Transcript
Hello, everybody, welcome to today. Well, the S&P 500 was down almost 2.4%. Today, unfortunately, and it was a fairly broad sell off, I’m often talking about the 415 targeted stock market indexes that I’m following. Only nine of them were positive today and the rest are negative. So pretty big day as far as that goes, unfortunately. And, you know, we’re doing, you know, issues right now, one being the stimulus package isn’t going to happen, not happen. I think that’s the biggest issue, because is the economy strong enough as it is to keep things rolling? Or do we need more money. And so that’s what we’re going to be kind of finding out. And that’s what the market is thinking about there, too.
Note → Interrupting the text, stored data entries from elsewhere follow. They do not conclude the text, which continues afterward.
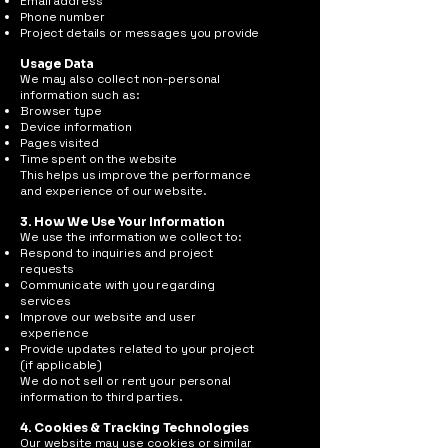
Email address
Phone number
Project details or messages you provide
Usage Data
We may also collect non-personal
information such as:
Browser type
Device information
Pages visited
Time spent on the website
This helps us improve the performance
and experience of our website.
3. How We Use Your Information
We use the information we collect to:
Respond to inquiries and project
requests
Communicate with you regarding
services
Improve our website and user
experience
Provide updates related to your project
(if applicable)
We do not sell or rent your personal
information to third parties.
4. Cookies & Tracking Technologies
Our website may use cookies or similar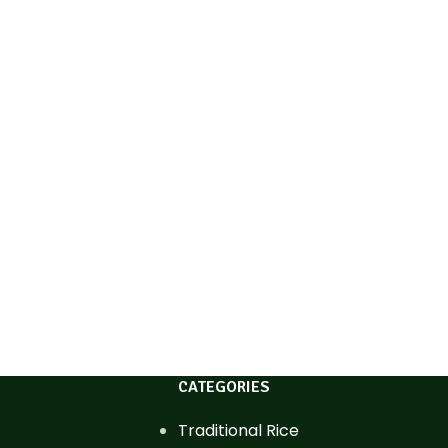
CATEGORIES
Traditional Rice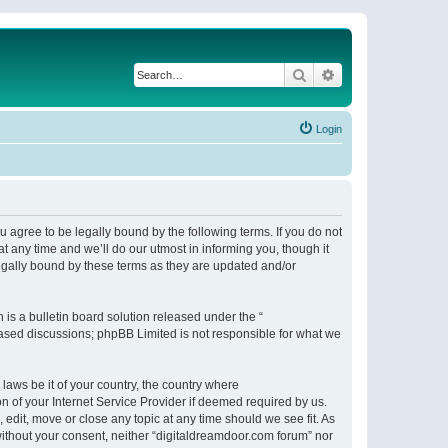
Search
Advanced search
Login
 agree to be legally bound by the following terms. If you do not
 any time and we’ll do our utmost in informing you, though it
egally bound by these terms as they are updated and/or
s a bulletin board solution released under the “
 based discussions; phpBB Limited is not responsible for what we
 laws be it of your country, the country where
n of your Internet Service Provider if deemed required by us.
 edit, move or close any topic at any time should we see fit. As
 without your consent, neither “digitaldreamdoor.com forum” nor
But the presidential election is another area. And this is something I’m going to dig into for those of you that are attending the lunch with Tom, I want to thank everybody that has signed up so far. And basically, what I’ve done so far is just take a look at the last 10 election. So 40 years, going back to 1980. I’m going to take the S&P 500 investment in Vanguard, okay. And so according to Morningstar, if we look at the three months before each one of those elections, the average rate of return was .8%. So basically breakeven, that three months after each of those 10 elections, the average rate of return was 4.8%. positive.
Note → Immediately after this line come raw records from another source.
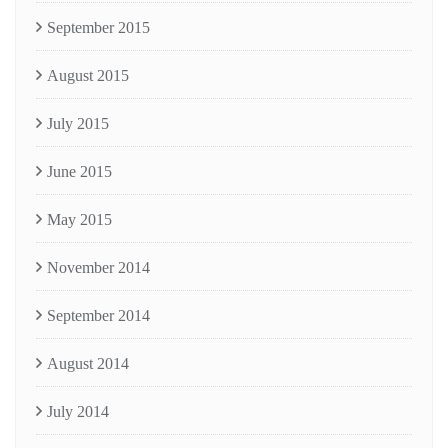
September 2015
August 2015
July 2015
June 2015
May 2015
November 2014
September 2014
August 2014
July 2014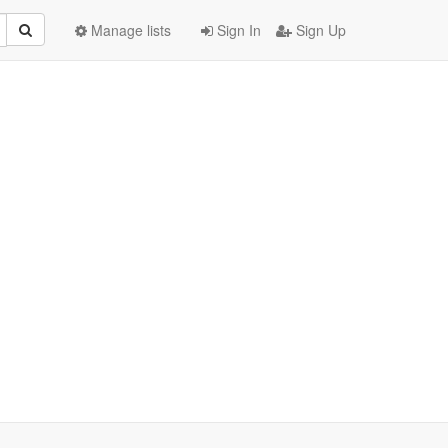
Manage lists
Sign In
Sign Up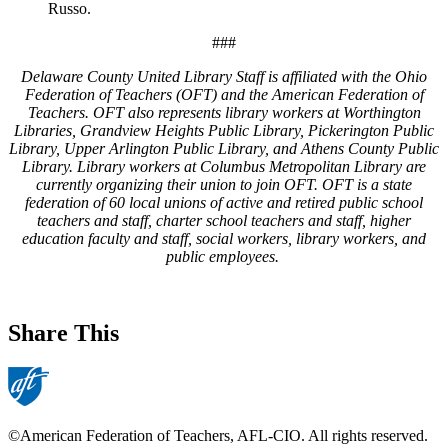
Russo.
###
Delaware County United Library Staff is affiliated with the Ohio
Federation of Teachers (OFT) and the American Federation of
Teachers. OFT also represents library workers at Worthington
Libraries, Grandview Heights Public Library, Pickerington Public
Library, Upper Arlington Public Library, and Athens County Public
Library. Library workers at Columbus Metropolitan Library are
currently organizing their union to join OFT. OFT is a state
federation of 60 local unions of active and retired public school
teachers and staff, charter school teachers and staff, higher
education faculty and staff, social workers, library workers, and
public employees.
Share This
©American Federation of Teachers, AFL-CIO. All rights reserved.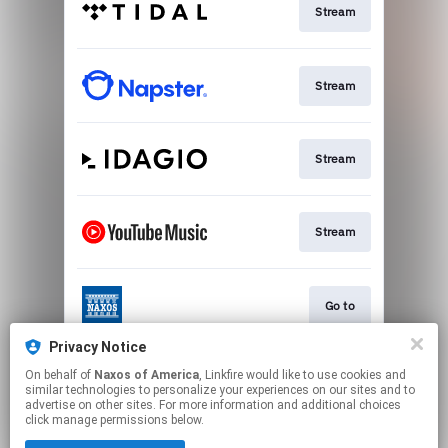
Stream
Stream
Stream
Stream
Go to
Privacy Notice
On behalf of
Naxos of America
, Linkfire would like to use cookies and
Stream
similar technologies to personalize your experiences on our sites and to
advertise on other sites. For more information and additional choices
click manage permissions below.
This page may contain affiliate links.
So just to summarize, before an election, the market generally goes sideways. And then after election, it goes up. It makes some sense, there’s some, you know, concerns about who’s going to be president and then once we know that certainty certainly helps. There’s some seasonality that plays in there also, and whatnot, too. But there are a couple of interesting exceptions. There’s only two times that the market was down in the three months after presidential election, once was in 2008. That’s really we were in the middle of a massive, you know, financial, worldwide disaster that was happening. And so that makes some sense.
The other one instantly enough was in 2000, where we had a contested election. And of course, that’s what people are concerned about. Now. That was down 6.1%. You know, so not terrible, as far as that goes. But that is why there’s some, you know, talk about that. And it’s why I’ll talk about it in the lunch with Tom, just because I am getting a lot of questions about it, we can dig into that a little bit deeper. If we look at the three months, you know, before this election, that would start on August 3. And if we look at that, up until today, the S&P 500 is down about .8%. So really, pretty much in line with the average that we’ve seen long term over that 40 year period so far, you know, we’re not there yet. So we’ll see what happens. But so anyway, that’s what’s happening right now. I look forward to seeing what’s going to happen tomorrow. See if we get a bounce and I will talk to you then. Thank you very much.